典型的Spark作业读取位于OSS的Parquet外表时，源端的并发度（task/partition）如何确定？特别是在做TPCH测试时有一些疑问，如源端扫描文件的并发度是如何确定的？是否一个parquet文件对应一个partition？多个parquet文件对应一个partition？还是一个parquet文件对应多个partition？本文将从源码角度进行分析进而解答这些疑问。

分析

数据源读取对应的物理执行节点为FileSourceScanExec，读取数据代码块如下

lazy val inputRDD: RDD[InternalRow] = {

    val readFile: (PartitionedFile) => Iterator[InternalRow] =

      relation.fileFormat.buildReaderWithPartitionValues(

        sparkSession = relation.sparkSession,

        dataSchema = relation.dataSchema,

        partitionSchema = relation.partitionSchema,

        requiredSchema = requiredSchema,

        filters = pushedDownFilters,

        options = relation.options,

        hadoopConf = relation.sparkSession.sessionState.newHadoopConfWithOptions(relation.options))

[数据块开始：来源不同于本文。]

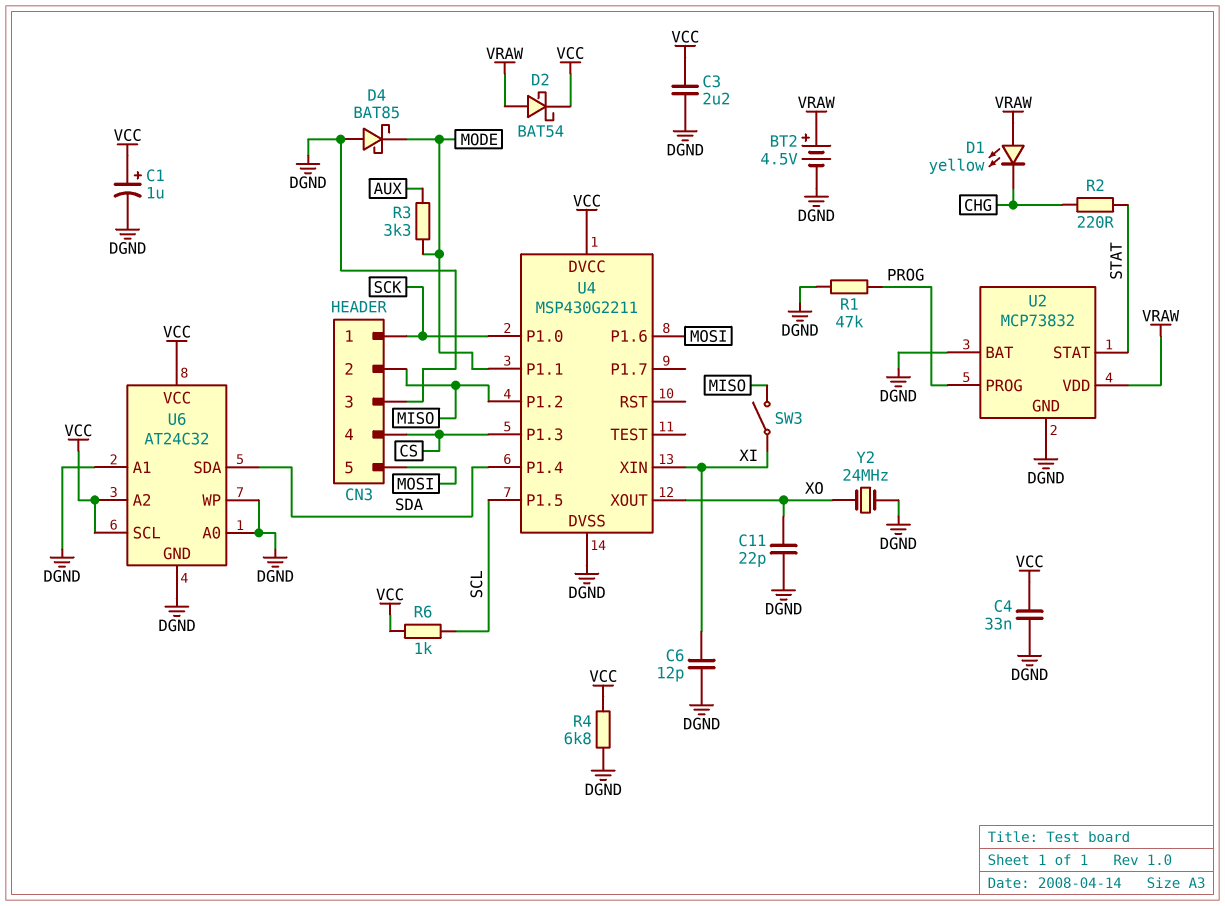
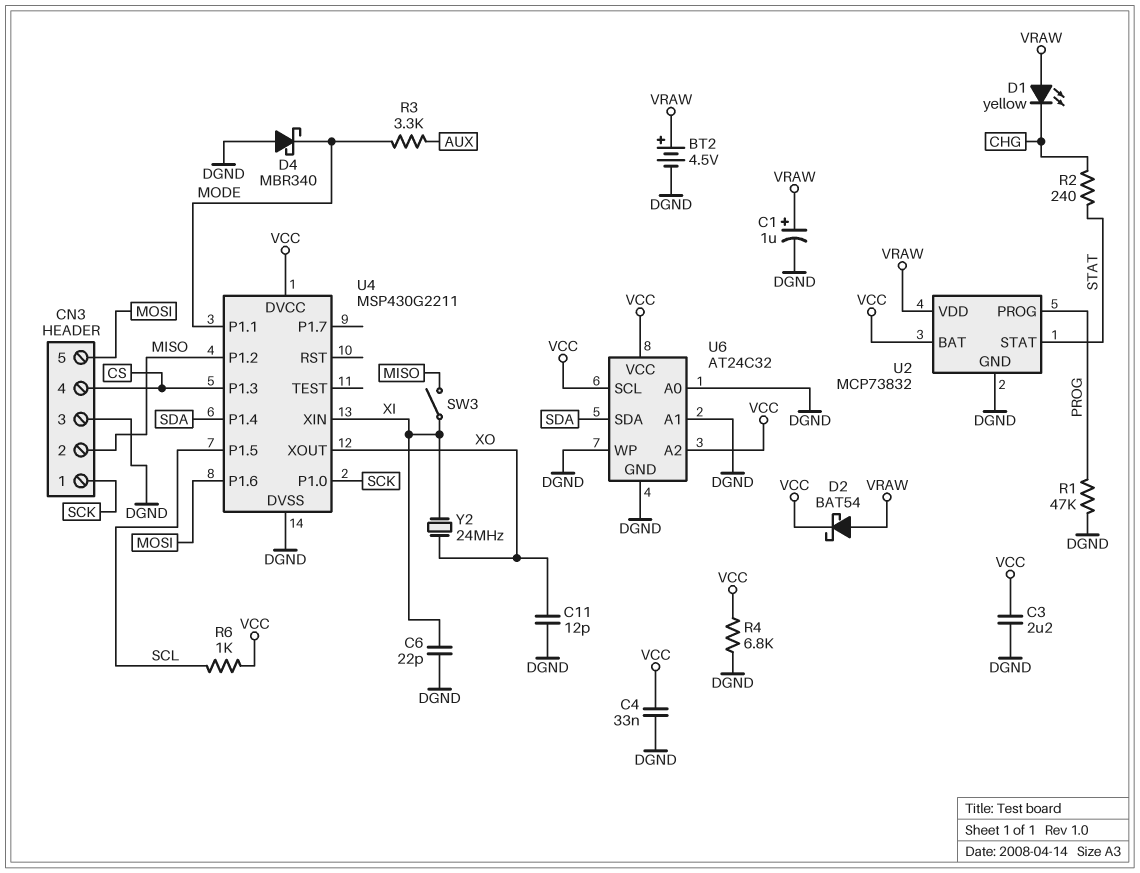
C1: 1uF (plus VCC, minus DGND) -> 1uF (plus VRAW, minus DGND)
C6: 12pF (DGND, XI) -> 22pF (DGND, XI)
C11: 22pF (DGND, XO) -> 12pF (DGND, XO)
D4: schottky BAT85 (A DGND, K MODE) -> schottky MBR340 (A DGND, K MODE)
R2: 220 (CHG, STAT) -> 240 (CHG, STAT)
U2 pin BAT: DGND -> VCC
Y2: 24MHz (DGND, XO) -> 24MHz (XI, XO)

    val readRDD = if (bucketedScan) {

      createBucketedReadRDD(relation.bucketSpec.get, readFile, dynamicallySelectedPartitions,

        relation)

    } else {

      createReadRDD(readFile, dynamicallySelectedPartitions, relation)

    }

    sendDriverMetrics()

    readRDD

  }

主要关注非bucket的处理，对于非bucket的扫描调用createReadRDD方法定义如下

/**

   * Create an RDD for non-bucketed reads.

   * The bucketed variant of this function is [[createBucketedReadRDD]].

   *

   * @param readFile a function to read each (part of a) file.

   * @param selectedPartitions Hive-style partition that are part of the read.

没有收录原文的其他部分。